The project uses ensemble of multiple machine learning and deep learning models. And the congregation of the decision of multiple models leads to a final and conclusive estimate. For applications of medical domain, accuracy is not a good metric to test the model. The ideal metric is the combination of high precision, recall and specificity. And the model achieves 95.8% precision and recall, and 99.4% specificity.
AI based classification of New York City Open-Source Noise data into 10 categories.

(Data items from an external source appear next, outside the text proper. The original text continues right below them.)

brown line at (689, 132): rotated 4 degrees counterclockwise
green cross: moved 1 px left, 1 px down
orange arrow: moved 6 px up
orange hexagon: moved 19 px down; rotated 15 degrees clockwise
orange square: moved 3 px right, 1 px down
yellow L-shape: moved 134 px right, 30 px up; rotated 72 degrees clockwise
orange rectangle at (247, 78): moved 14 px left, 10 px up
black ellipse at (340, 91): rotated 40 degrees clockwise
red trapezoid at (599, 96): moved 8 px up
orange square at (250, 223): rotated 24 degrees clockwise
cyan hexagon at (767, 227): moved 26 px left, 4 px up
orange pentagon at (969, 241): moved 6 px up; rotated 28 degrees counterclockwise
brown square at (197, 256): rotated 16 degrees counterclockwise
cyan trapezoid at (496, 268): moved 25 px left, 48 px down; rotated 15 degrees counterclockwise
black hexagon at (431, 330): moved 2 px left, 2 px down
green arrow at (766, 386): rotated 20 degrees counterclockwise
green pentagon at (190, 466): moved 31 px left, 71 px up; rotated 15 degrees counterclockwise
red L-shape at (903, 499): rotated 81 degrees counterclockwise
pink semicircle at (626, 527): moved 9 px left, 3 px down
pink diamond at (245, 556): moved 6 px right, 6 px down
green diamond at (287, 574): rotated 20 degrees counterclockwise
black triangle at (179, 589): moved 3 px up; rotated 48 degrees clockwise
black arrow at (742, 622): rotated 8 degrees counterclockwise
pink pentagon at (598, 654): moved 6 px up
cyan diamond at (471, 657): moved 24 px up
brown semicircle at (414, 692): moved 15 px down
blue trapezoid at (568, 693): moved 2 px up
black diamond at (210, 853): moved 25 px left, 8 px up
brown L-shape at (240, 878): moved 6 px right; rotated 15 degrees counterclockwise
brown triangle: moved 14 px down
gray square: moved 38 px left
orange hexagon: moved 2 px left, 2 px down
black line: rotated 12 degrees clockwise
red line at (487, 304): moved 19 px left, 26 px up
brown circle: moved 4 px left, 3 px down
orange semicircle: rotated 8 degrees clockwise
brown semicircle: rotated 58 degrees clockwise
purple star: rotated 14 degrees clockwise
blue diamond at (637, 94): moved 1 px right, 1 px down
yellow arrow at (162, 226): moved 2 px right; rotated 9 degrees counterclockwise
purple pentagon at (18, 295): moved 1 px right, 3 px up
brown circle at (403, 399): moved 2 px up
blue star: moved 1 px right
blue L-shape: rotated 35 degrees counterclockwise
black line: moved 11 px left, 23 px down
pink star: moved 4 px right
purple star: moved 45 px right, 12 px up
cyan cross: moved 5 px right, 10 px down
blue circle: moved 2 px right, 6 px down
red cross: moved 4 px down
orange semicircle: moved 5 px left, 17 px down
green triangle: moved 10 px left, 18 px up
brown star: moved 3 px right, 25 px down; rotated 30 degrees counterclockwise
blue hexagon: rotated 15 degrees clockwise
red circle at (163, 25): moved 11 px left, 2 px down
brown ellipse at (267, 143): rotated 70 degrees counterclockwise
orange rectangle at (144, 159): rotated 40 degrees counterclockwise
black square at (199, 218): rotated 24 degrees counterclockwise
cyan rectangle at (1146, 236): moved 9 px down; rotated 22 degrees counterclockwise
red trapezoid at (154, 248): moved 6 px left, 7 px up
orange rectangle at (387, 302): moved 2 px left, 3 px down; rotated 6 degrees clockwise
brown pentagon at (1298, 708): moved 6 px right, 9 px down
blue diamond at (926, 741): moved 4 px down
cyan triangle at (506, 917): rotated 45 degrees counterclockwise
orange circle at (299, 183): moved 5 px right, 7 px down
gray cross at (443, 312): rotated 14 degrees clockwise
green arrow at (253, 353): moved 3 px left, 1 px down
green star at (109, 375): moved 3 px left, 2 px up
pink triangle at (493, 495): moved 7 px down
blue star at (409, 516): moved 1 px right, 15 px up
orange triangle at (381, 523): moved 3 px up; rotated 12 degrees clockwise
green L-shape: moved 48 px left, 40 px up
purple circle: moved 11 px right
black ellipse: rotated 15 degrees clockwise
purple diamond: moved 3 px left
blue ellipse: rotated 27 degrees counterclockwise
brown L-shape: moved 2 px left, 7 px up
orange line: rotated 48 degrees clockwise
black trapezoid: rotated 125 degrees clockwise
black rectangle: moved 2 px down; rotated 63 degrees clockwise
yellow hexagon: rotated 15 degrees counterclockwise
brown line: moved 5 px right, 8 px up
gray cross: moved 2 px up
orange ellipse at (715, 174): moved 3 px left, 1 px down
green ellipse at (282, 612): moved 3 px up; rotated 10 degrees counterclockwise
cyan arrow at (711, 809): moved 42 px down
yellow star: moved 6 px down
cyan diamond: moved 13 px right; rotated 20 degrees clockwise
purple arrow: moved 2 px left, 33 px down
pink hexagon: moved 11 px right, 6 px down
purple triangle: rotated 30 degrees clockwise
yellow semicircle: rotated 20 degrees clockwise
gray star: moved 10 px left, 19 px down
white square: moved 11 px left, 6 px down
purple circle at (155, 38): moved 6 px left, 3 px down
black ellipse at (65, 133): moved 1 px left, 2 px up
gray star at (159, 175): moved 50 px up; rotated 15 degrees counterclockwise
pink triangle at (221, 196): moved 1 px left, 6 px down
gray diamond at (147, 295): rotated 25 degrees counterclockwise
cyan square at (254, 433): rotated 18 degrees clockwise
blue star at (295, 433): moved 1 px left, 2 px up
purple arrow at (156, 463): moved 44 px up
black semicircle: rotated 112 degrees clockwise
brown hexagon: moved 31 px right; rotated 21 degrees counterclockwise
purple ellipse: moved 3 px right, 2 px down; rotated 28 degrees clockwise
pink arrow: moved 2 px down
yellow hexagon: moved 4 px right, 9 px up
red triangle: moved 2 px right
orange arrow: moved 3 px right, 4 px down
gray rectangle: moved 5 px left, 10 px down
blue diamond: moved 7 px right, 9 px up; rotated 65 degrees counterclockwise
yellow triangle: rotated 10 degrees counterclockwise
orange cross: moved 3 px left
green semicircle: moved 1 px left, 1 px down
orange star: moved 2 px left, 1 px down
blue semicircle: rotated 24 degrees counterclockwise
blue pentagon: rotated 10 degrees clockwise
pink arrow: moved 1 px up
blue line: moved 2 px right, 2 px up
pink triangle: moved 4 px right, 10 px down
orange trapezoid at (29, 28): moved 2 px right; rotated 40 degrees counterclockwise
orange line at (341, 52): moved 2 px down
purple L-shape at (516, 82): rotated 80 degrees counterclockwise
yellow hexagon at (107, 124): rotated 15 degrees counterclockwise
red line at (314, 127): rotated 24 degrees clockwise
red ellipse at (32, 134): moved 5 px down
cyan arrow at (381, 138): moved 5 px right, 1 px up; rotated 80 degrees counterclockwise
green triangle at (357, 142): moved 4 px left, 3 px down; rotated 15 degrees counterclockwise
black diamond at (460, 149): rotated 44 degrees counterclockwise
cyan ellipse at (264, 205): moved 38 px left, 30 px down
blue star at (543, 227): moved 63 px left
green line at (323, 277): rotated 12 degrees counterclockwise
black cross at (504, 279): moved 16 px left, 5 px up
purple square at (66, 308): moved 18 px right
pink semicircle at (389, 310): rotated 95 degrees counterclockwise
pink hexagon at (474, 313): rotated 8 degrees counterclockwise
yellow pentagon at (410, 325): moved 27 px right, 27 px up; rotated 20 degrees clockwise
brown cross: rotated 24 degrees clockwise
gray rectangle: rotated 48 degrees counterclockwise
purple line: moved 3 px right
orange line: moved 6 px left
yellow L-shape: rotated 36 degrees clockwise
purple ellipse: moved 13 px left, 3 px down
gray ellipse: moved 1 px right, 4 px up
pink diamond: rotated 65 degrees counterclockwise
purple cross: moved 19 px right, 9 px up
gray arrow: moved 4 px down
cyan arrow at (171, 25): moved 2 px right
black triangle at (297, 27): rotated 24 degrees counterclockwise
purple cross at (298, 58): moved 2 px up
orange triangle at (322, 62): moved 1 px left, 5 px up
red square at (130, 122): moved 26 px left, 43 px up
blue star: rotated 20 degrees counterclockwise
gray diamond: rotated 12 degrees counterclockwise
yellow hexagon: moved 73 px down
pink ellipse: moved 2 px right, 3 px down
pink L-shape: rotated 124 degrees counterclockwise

Technologies: Python, PyTorch, librosa, Convolutional Neural Network (CNN)
New York City is a metropolitan city with numerous sources for noise pollution. These noise levels are harmful to hearing health of people. For instance, it has been estimated that 9 out of 10 adults in New York City (NYC) are exposed to excessive noise levels, i.e., beyond the limit of what the EPA considers to be harmful. When applied to U.S. cities of more than 4 million inhabitants, such estimates extend to over 72 million urban residents. So, it is important to identify noise sources to mitigate it. The noise data was sourced by NYU’s Music and Audio Research Lab; funded by NYU’s Centre for Urban Science.
The project leverages multiple Machine Learning and Deep Learning techniques to identify noise categories with 86% accuracy. The project uses Deep Convolutional Network to understand and classify audio data. By leveraging this project, one can identify the noise sources in the city. This project can be extended to real-time identification by placing noise sensing devices across the city and that data can be leveraged to re-position appropriate officials to minimize noise pollution.
Leveraging custom Deep Residual Convolutional Networks under 5M parameters to classify images into 10 categories.

Technologies: Python, PyTorch, Convolutional Neural Network (CNN), ResNet50, Fine-tuning
Conventional Deep Neural Networks have multiple layers. After a certain depth, the model starts suffering from issues like vanishing / exploding gradients, overfitting, etc. By leveraging Residual Connections / skip Connections, we can create deeper networks without overfitting. Additionally, the improved gradient flow and regularization also aids with the cause.
The project uses a Deep Residual Convolutional Neural Network for identiying 10 types of RGB images. The images were RGB and of low resolution of 32x32 pixels. And on top of it, we did not use any pre-trained weights like of the imagenet dataset. We employed multiple data augmentation and feature enhancing transformations on the image. The model has around 4.7M parameters. The model is good balance between deep and shallow networks. So, it performs better on new images while still remembering the training images. Dropouts and L2 regularization also helps with the overfitting issue. The model has an accuracy of 81%.
Training Generative Adversarial Network (GAN) to generate images of clothes.

Technologies: Python, PyTorch, Convolutional Generative Adversarial Networks
Generative Adversarial Networks is a result of two different models trying to outperform each other. GANs create images from random noise provided to them. The Generator tries to outperform the Discriminator and the Discriminator tries to outperform Generator. To train GANs, it is imperative that GANs reach a Saddle point. The Saddle point provides an equilibrium between Discriminator and Generator.
The project uses a deep convolutional generative adversarial network. It has 2 convolutional layers and uses activation functions like LeakyRelu and Tanh. By observing the training progress of the GAN, the losses of Generator and Discriminator converges smoothly. This indicates that the model has found the saddle point.